Brussels has said the declaration could be revisited if Britain makes a substantive change in its positions, for example on a customs union or access to the single market
British Foreign Secretary Jeremy Hunt, a contender to replace Theresa May as prime minister, said Sunday that German Chancellor Angela Merkel had indicated the EU was willing to renegotiate the Brexit divorce deal.
Hunt, one of nearly a dozen Conservatives vying to succeed May after she resigned as party leader Friday, said he spoke with Merkel at this week's D-Day commemorations and was convinced changing May's agreement was possible.
"She said that of course with a new British prime minister we would want to look at any solutions you have," he told Sky News.
"I'm absolutely clear that if we take the right approach to this, the Europeans would be willing to negotiate on the package."
Hunt did not specify if he was referring to the legally-binding withdrawal agreement which the EU has repeatedly insisted cannot be re-opened, or to the accompanying political declaration on future relations.
Brussels has said the declaration could be revisited if Britain makes a substantive change in its positions, for example on a customs union or access to the single market.
May agreed the package with the EU last year but saw it rejected three times by British lawmakers, forcing her to delay Brexit twice – the latest extension being to October 31.
A controversial provision in the agreement for the Irish border, known as the backstop, has proved the key stumbling block.
It would prevent the return of border checks between the British province of Northern Ireland and the Republic of Ireland if the sides fail to agree a free trade pact after an initial transition period.

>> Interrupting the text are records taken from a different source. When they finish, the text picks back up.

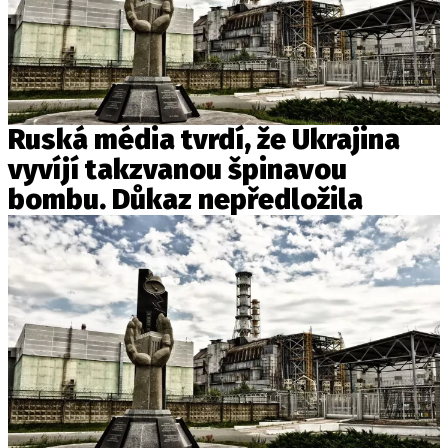
Ruská média tvrdí, že Ukrajina
vyvíjí takzvanou špinavou
bombu. Důkaz nepředložila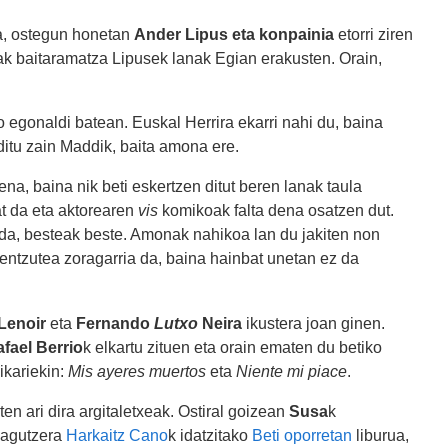
la, ostegun honetan
Ander Lipus eta konpainia
etorri ziren
ak baitaramatza Lipusek lanak Egian erakusten. Orain,
gonaldi batean. Euskal Herrira ekarri nahi du, baina
itu zain Maddik, baita amona ere.
na, baina nik beti eskertzen ditut beren lanak taula
t da eta aktorearen
vis
komikoak falta dena osatzen dut.
da, besteak beste. Amonak nahikoa lan du jakiten non
entzutea zoragarria da, baina hainbat unetan ez da
Lenoir
eta
Fernando
Lutxo
Neira
ikustera joan ginen.
fael Berrio
k elkartu zituen eta orain ematen du betiko
ikariekin:
Mis ayeres muertos
eta
Niente mi piace
.
en ari dira argitaletxeak. Ostiral goizean
Susa
k
zagutzera
Harkaitz Cano
k idatzitako
Beti oporretan
liburua,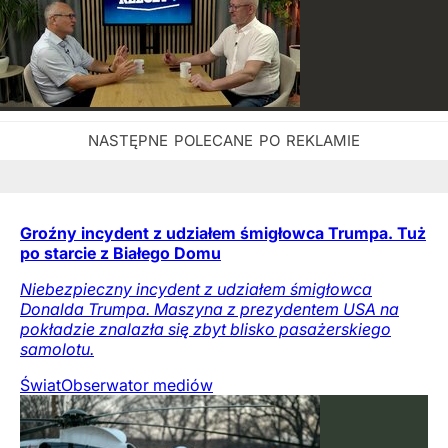
Groźny incydent z udziałem śmigłowca Trumpa. Tuż
po starcie z Białego Domu
Niebezpieczny incydent z udziałem śmigłowca
Donalda Trumpa. Maszyna z prezydentem USA na
pokładzie znalazła się zbyt blisko pasażerskiego
samolotu.
Świat
Obserwator mediów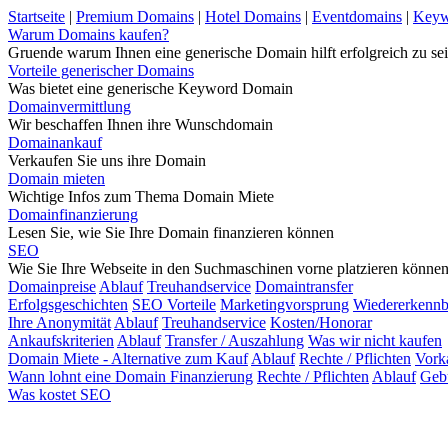
Startseite
|
Premium Domains
|
Hotel Domains
|
Eventdomains
|
Keyw
Warum Domains kaufen?
Gruende warum Ihnen eine generische Domain hilft erfolgreich zu sei
Vorteile generischer Domains
Was bietet eine generische Keyword Domain
Domainvermittlung
Wir beschaffen Ihnen ihre Wunschdomain
Domainankauf
Verkaufen Sie uns ihre Domain
Domain mieten
Wichtige Infos zum Thema Domain Miete
Domainfinanzierung
Lesen Sie, wie Sie Ihre Domain finanzieren können
SEO
Wie Sie Ihre Webseite in den Suchmaschinen vorne platzieren könne
Domainpreise
Ablauf
Treuhandservice
Domaintransfer
Erfolgsgeschichten
SEO Vorteile
Marketingvorsprung
Wiedererkennb
Ihre Anonymität
Ablauf
Treuhandservice
Kosten/Honorar
Ankaufskriterien
Ablauf
Transfer / Auszahlung
Was wir nicht kaufen
Domain Miete - Alternative zum Kauf
Ablauf
Rechte / Pflichten
Vork
Wann lohnt eine Domain Finanzierung
Rechte / Pflichten
Ablauf
Geb
Was kostet SEO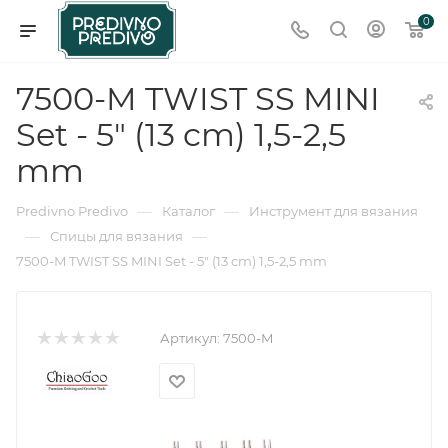
0
7500-M TWIST SS MINI
Set - 5" (13 cm) 1,5-2,5
mm
—
—
Predivno Predivo
Каталог
Инструмент для вязания
—
—
Спицы для вязания
7500-M TWIST SS MINI Set - 5" (13 cm) 1,5-2,5 mm
Артикул:
7500-M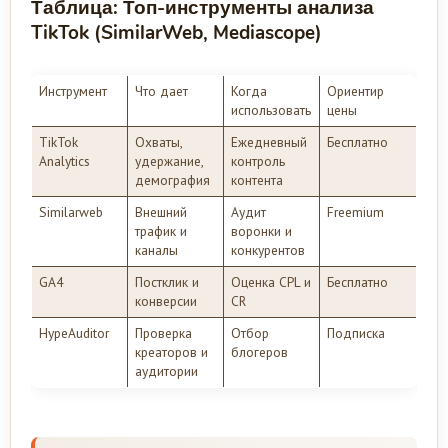
Таблица: Топ-инструменты анализа
TikTok (SimilarWeb, Mediascope)
Инструмент
Что дает
Когда
Ориентир
использовать
цены
TikTok
Охваты,
Ежедневный
Бесплатно
Analytics
удержание,
контроль
демография
контента
Similarweb
Внешний
Аудит
Freemium
трафик и
воронки и
каналы
конкурентов
GA4
Постклик и
Оценка CPL и
Бесплатно
конверсии
CR
HypeAuditor
Проверка
Отбор
Подписка
креаторов и
блогеров
аудитории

Hunt claimed Merkel had signalled EU leaders may now be open to a technological solution to the thorny issue – something Brussels has previously ruled out as unrealistic.
"She said to me Germany doesn't have that border with the Republic of Ireland, you do... so you need to come up with the solution," he said of their conversation.
"So it's going to be a solution that's based around some technologies -- what the Germans call intelligent border[s]. I think that's doable."
'Money is a great solvent'
May stepped down as Conservative Party leader on Friday and formally triggered the race for a successor – currently being contested by 11 Tory MPs – but will remain prime minister until a new leader is chosen.
The leader of the party, which won the most seats at the last general election in 2017, will almost certainly become prime minister.
The Brexit-dominated battle is expected to conclude by the end of next month, with former foreign secretary Boris Johnson considered the clear frontrunner.
Johnson said in an interview published Sunday that he would refuse to pay Britain's £39 billion divorce bill until the EU agrees better withdrawal terms.
The ex-London mayor also signalled he would scrap the much-despised backstop and try to settle the border issue once London and Brussels were negotiating their future relationship.
"Our friends and partners need to understand that the money is going to be retained until such time as we have greater clarity about the way forward," he told The Sunday Times.
"In getting a good deal, money is a great solvent and a great lubricant," Johnson added, in his first newspaper interview since launching his bid to become Britain's next premier.
Johnson also argued that only he could defeat leftist Labour leader Jeremy Corbyn and anti-EU populist Nigel Farage, whose new Brexit Party has been poaching Tory voters disgruntled at their party's handling of Brexit.
'Sense of regret'
In a boost to his campaign, several cabinet members this weekend joined a growing number of centrist Tory MPs in declaring their support for him.
However Home Secretary Sajid Javid, another leadership candidate, has also picked up some key endorsements and this weekend won the backing of popular Scottish Conservatives leader Ruth Davidson.
Meanwhile Environment Minister Michael Gove faced turmoil in his campaign after he admitted to using cocaine "on several occasions at social events" two decades ago.
"I do have a profound sense of regret about it all and I am very, very aware of the damage that drugs do," he told the BBC on Sunday.
The former justice minister has faced accusations of hypocrisy for having continually supported tough drug laws, while a former senior drug adviser to the government warned the admission could see him barred from entering the United States under its strict anti-drugs immigration laws.
Gove tried to turn the conversation back to policy by announcing he would radically reform a key sales tax in Britain if he became prime minister.